■ Work required:
Copy out the lines below word for word, starting at the very first one and ending at the line containing "14,914 | 2015: bold -> normal", with both of those lines included.

________

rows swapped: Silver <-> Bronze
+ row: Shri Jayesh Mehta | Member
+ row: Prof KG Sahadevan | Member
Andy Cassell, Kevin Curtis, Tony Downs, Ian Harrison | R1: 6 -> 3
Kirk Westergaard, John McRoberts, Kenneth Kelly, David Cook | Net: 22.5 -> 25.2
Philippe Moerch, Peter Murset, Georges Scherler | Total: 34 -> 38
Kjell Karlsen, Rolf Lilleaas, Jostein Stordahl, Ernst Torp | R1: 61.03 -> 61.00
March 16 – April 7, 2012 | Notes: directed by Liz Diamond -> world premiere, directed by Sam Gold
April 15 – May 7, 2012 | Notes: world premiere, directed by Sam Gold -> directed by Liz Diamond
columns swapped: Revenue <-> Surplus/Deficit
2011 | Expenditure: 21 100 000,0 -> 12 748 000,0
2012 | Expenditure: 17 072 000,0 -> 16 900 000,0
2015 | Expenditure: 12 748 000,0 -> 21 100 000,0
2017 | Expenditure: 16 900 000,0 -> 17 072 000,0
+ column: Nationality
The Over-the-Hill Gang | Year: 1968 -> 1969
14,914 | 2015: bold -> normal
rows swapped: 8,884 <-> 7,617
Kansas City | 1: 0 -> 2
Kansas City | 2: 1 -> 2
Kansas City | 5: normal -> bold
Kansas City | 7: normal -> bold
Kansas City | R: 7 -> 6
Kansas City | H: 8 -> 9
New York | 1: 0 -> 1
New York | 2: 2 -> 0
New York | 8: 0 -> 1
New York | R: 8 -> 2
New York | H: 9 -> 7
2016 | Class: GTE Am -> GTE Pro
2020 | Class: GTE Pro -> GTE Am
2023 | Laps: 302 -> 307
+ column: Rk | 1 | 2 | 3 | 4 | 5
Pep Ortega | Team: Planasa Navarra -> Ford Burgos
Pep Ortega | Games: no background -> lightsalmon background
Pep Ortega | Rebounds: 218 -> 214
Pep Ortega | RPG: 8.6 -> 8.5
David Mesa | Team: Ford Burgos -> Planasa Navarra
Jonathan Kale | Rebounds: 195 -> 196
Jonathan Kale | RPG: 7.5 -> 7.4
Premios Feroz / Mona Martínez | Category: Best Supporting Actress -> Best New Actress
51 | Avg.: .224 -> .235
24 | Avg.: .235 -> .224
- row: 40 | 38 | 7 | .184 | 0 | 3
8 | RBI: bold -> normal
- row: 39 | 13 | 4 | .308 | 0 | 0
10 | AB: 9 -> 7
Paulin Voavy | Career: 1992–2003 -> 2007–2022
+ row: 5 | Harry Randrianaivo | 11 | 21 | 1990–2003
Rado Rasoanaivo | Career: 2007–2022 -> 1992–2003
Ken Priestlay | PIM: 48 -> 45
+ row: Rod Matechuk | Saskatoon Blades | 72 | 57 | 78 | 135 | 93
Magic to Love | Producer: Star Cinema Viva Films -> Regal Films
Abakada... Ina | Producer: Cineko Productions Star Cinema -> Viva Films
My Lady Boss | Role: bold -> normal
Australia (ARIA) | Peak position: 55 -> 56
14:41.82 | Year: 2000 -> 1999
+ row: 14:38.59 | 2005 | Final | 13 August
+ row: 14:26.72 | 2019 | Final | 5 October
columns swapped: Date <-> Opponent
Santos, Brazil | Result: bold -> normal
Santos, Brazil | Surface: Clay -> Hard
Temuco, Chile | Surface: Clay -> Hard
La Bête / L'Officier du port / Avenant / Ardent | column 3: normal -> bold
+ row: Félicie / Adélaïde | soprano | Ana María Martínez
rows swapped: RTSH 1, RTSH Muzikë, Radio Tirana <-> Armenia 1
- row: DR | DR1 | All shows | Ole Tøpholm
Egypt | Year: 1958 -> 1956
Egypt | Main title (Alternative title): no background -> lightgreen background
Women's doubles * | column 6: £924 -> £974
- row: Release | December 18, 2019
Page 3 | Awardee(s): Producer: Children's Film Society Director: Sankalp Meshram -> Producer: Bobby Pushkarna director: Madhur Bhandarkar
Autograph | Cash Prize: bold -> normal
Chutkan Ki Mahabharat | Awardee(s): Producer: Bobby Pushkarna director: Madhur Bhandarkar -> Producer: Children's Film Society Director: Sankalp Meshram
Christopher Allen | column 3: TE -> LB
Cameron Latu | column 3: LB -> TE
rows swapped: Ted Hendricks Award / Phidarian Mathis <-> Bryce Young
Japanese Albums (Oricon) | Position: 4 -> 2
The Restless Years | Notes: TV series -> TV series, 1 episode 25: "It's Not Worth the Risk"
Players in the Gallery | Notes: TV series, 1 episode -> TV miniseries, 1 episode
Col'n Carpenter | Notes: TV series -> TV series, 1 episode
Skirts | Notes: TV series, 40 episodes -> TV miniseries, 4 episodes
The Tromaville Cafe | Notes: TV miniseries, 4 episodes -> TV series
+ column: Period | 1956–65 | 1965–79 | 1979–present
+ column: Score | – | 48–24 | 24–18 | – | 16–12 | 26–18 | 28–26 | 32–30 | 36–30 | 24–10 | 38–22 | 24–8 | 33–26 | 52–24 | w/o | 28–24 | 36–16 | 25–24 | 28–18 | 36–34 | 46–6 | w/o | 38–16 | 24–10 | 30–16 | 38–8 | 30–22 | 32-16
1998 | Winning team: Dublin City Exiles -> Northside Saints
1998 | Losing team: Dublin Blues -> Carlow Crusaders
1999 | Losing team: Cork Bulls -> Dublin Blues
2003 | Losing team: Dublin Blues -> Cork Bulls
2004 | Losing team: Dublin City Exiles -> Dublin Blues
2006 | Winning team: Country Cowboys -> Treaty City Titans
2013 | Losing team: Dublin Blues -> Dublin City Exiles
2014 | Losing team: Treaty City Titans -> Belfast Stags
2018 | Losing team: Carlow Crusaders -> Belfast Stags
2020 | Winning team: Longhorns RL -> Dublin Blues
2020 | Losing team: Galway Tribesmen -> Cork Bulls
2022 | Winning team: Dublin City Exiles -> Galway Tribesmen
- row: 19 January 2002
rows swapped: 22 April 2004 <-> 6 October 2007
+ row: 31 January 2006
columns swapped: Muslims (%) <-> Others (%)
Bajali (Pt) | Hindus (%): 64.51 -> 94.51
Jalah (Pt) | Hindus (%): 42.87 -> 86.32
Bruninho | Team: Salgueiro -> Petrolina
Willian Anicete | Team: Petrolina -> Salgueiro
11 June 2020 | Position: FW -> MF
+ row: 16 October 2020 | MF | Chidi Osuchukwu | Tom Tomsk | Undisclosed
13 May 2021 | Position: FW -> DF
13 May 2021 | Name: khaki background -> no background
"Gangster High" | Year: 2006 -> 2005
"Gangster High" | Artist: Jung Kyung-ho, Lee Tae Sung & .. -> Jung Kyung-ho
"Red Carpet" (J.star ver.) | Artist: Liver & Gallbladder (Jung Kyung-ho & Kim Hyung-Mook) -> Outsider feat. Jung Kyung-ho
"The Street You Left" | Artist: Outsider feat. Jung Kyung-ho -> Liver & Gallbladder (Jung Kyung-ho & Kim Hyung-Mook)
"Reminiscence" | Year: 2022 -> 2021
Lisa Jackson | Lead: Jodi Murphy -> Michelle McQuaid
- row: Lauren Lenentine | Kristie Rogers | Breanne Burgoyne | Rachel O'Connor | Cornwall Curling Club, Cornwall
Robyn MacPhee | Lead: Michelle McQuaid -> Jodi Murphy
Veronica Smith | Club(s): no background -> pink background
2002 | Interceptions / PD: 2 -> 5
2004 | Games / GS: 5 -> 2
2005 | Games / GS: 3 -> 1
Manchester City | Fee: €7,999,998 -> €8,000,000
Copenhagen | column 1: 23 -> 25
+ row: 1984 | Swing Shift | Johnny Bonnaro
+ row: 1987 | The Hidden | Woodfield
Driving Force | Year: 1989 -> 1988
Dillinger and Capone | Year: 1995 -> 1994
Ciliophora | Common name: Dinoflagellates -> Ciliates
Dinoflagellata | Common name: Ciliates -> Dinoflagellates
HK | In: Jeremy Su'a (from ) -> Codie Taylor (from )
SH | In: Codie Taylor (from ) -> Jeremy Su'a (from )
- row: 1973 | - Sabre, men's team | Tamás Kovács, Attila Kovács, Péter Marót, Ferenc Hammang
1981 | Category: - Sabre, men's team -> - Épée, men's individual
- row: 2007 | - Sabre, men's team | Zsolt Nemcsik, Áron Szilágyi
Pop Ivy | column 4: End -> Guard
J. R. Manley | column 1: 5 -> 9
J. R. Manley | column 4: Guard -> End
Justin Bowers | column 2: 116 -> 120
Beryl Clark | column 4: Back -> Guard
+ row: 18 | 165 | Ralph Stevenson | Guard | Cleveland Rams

________

■ Result of the exercise:
rows swapped: Silver <-> Bronze
+ row: Shri Jayesh Mehta | Member
+ row: Prof KG Sahadevan | Member
Andy Cassell, Kevin Curtis, Tony Downs, Ian Harrison | R1: 6 -> 3
Kirk Westergaard, John McRoberts, Kenneth Kelly, David Cook | Net: 22.5 -> 25.2
Philippe Moerch, Peter Murset, Georges Scherler | Total: 34 -> 38
Kjell Karlsen, Rolf Lilleaas, Jostein Stordahl, Ernst Torp | R1: 61.03 -> 61.00
March 16 – April 7, 2012 | Notes: directed by Liz Diamond -> world premiere, directed by Sam Gold
April 15 – May 7, 2012 | Notes: world premiere, directed by Sam Gold -> directed by Liz Diamond
columns swapped: Revenue <-> Surplus/Deficit
2011 | Expenditure: 21 100 000,0 -> 12 748 000,0
2012 | Expenditure: 17 072 000,0 -> 16 900 000,0
2015 | Expenditure: 12 748 000,0 -> 21 100 000,0
2017 | Expenditure: 16 900 000,0 -> 17 072 000,0
+ column: Nationality
The Over-the-Hill Gang | Year: 1968 -> 1969
14,914 | 2015: bold -> normal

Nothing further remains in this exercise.